■ **What is expected**: A single figure is the whole answer: the number of lines in the records that contain "bytesCreatedOnChain".

■ **Supplied records**:
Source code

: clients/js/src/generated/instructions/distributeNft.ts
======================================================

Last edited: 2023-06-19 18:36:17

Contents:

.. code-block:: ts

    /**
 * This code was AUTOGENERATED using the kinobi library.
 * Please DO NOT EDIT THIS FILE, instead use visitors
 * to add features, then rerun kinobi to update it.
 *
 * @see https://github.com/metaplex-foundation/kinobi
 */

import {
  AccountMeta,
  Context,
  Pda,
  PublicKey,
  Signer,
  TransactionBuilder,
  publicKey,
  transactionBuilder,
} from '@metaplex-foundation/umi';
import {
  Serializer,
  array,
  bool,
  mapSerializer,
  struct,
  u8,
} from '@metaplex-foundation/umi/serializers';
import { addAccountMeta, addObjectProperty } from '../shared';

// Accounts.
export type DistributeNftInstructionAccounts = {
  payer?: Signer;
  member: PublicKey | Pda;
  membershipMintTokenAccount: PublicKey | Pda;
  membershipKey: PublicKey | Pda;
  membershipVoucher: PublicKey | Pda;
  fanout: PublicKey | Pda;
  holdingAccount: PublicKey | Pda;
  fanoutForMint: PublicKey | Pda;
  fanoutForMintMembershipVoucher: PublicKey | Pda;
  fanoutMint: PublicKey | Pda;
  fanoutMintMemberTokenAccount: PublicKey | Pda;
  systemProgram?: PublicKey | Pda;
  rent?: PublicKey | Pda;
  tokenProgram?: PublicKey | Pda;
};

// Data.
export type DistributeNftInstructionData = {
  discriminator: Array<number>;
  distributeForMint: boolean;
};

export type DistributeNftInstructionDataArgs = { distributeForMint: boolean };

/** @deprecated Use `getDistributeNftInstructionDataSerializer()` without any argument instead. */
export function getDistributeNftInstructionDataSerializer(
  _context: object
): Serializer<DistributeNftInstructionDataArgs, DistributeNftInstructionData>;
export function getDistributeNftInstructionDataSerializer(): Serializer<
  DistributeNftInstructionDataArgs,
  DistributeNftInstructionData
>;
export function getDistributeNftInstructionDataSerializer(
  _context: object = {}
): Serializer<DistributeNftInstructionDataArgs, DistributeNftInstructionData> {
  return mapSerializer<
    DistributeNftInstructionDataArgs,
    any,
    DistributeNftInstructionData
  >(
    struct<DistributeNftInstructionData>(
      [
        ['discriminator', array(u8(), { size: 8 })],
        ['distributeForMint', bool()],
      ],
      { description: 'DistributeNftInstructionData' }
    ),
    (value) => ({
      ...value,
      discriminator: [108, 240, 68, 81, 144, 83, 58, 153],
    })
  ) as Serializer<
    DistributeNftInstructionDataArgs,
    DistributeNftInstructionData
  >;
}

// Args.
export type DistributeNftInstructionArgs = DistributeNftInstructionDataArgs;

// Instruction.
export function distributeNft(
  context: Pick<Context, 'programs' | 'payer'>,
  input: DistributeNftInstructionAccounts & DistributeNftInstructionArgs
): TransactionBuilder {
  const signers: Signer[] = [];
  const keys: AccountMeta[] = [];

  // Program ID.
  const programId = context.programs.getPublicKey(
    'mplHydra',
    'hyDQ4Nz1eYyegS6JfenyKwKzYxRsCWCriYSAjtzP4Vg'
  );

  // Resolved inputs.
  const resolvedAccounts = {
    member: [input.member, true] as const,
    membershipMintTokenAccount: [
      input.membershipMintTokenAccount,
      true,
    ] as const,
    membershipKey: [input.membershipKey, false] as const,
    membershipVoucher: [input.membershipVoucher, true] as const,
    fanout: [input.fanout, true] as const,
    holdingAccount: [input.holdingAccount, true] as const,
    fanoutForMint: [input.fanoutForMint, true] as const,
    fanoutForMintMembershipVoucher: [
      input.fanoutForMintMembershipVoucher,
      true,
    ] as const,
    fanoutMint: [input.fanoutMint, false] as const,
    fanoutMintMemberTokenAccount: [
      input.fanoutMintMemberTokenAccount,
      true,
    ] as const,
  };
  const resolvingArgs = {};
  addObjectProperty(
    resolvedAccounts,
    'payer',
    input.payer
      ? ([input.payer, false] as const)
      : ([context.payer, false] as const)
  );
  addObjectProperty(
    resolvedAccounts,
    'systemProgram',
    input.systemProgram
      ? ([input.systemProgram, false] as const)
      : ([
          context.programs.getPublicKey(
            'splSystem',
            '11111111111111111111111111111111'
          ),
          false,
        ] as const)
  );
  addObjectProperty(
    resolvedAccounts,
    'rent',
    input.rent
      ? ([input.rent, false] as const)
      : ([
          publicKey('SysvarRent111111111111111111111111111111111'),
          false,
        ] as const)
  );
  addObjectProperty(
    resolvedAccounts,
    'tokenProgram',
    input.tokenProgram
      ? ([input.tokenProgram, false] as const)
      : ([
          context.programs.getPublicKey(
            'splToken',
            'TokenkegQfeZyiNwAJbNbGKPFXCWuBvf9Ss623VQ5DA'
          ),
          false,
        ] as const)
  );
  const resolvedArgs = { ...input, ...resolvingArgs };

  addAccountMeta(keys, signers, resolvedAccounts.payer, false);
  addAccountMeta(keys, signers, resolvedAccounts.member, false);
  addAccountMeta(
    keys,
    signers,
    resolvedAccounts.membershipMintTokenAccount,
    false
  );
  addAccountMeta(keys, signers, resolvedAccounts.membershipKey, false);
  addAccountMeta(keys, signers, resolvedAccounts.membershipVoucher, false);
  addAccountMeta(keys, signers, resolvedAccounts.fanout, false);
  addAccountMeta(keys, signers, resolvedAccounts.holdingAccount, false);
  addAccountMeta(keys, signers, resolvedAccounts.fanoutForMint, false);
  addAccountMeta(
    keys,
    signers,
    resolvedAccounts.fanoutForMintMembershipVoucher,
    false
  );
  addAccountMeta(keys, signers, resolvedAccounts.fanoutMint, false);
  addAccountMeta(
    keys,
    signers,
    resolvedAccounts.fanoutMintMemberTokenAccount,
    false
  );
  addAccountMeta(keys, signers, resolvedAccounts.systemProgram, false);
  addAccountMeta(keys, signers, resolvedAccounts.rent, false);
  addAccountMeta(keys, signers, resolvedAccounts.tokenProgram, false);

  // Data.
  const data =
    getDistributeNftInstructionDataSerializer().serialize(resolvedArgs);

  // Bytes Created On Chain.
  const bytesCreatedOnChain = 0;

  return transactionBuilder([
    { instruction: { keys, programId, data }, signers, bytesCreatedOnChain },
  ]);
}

■ **Result of the task**: 2